On October 22, 2014, parliament passed a motion, instructing government to set up a Committee to study, evaluate, and recommend an action plan, based on findings and recommendations of the various integrity reports. Unfortunately, no time frame was given. We are now almost 1,000 days further and Parliament has not yet received the Plan of Action.

Had Parliament followed-up on this motion, we would not have had the recent integrity chamber and quartermaster dispute between St. Maarten and the Dutch Minister of Home and Interior Affairs. The deadlines for action on all these motions have quietly passed and there has been no action by Government and no follow-up by parliament. These are just a few examples, of how parliament passes motions that yield no results whatsoever. Regrettably, members of parliament never follow up or call out a minister or the government, on their blatant refusal to execute parliament’s motions.

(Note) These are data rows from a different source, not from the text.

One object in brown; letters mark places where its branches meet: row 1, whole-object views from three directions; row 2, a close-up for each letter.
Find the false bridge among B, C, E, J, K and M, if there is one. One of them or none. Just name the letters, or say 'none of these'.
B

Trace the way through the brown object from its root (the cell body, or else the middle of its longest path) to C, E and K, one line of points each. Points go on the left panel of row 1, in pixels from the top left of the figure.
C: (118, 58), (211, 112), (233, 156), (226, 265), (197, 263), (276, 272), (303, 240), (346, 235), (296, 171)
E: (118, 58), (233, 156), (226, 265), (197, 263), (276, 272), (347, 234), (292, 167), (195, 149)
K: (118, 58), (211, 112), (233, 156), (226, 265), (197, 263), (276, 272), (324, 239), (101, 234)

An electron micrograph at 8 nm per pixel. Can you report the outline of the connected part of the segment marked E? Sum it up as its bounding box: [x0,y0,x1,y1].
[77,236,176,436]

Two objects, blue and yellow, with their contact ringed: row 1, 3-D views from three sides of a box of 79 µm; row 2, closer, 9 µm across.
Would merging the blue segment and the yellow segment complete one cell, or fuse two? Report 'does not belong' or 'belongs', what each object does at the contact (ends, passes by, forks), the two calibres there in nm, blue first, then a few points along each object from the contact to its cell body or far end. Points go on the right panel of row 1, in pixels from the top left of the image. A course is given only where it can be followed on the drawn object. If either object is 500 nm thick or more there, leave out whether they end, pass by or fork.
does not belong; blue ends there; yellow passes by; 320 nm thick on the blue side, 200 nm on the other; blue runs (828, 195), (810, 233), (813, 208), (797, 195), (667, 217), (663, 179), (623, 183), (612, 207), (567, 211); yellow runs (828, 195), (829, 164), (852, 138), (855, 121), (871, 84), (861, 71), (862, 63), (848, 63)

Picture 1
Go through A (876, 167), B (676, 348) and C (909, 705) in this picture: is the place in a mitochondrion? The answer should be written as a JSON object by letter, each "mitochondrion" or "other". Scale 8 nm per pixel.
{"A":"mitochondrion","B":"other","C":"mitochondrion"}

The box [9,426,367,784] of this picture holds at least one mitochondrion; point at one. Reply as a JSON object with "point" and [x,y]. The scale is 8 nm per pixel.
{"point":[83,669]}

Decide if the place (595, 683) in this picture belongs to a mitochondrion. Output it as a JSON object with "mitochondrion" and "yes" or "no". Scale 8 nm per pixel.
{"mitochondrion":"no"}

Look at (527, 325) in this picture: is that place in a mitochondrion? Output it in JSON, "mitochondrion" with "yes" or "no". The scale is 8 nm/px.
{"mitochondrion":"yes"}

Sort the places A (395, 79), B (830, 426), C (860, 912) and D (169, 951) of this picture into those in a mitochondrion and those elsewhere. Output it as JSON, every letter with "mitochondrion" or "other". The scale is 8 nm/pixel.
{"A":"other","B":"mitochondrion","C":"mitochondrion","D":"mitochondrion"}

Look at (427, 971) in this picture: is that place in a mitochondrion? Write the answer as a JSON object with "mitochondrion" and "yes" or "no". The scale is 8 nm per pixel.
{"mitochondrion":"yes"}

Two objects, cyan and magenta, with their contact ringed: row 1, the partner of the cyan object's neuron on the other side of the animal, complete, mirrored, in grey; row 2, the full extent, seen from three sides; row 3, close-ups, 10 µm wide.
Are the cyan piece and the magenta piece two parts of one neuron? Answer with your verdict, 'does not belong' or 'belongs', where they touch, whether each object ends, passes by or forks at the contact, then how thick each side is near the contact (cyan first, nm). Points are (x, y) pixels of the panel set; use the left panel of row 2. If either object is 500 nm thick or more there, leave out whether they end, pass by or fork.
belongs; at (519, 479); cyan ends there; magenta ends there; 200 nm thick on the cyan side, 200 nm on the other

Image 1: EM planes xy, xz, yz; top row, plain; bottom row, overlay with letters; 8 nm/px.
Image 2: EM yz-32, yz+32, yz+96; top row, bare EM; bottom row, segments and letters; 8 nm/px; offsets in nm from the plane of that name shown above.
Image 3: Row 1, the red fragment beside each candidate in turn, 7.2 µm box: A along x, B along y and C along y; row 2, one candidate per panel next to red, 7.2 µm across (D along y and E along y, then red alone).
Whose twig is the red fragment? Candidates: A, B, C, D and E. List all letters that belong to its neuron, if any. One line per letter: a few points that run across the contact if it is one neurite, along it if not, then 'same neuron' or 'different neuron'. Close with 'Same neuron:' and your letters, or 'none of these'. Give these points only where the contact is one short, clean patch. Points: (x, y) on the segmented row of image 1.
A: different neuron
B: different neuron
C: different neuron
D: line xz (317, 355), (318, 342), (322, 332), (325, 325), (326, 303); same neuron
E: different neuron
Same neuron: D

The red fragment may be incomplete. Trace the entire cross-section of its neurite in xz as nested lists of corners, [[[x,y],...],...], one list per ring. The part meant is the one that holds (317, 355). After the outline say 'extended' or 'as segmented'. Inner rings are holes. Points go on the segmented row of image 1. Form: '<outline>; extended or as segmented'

So far, the only motions that parliament follows up on, are motions of non-confidence. It is amazing how quickly parliament ensures that these motions are expedited yet takes on a nonchalant and laissez-faire approach towards all the other motions.

Our parliamentarians really need to reconsider the issue of passing motions. They should make sure that the motions that they pass yield results. They should ensure that each motion answers the basic questions of who, what, why, when, where and how? Most of the time the answer to one of these questions is missing, especially the answer to when.

Most motions do not have a time line or a target date, which is crucial, if parliamentarians intend to follow-up on their motions. If the date passes and a minister or government has not complied with the motion, then parliament should send reminders. If this does not work, then the minister or the government should be called to parliament to give an account. Failure to do so can lead up to a motion of non-confidence in the minister or the government. This is how parliament and individual parliamentarians should carry out their supervisory or controlling function over government. It is time that parliamentarians become proactive and make demands on government.

What about all the motions passed in parliament? Well, they are worthless if parliament does not follow up to ensure that they are executed. We trust that parliament will start doing its job!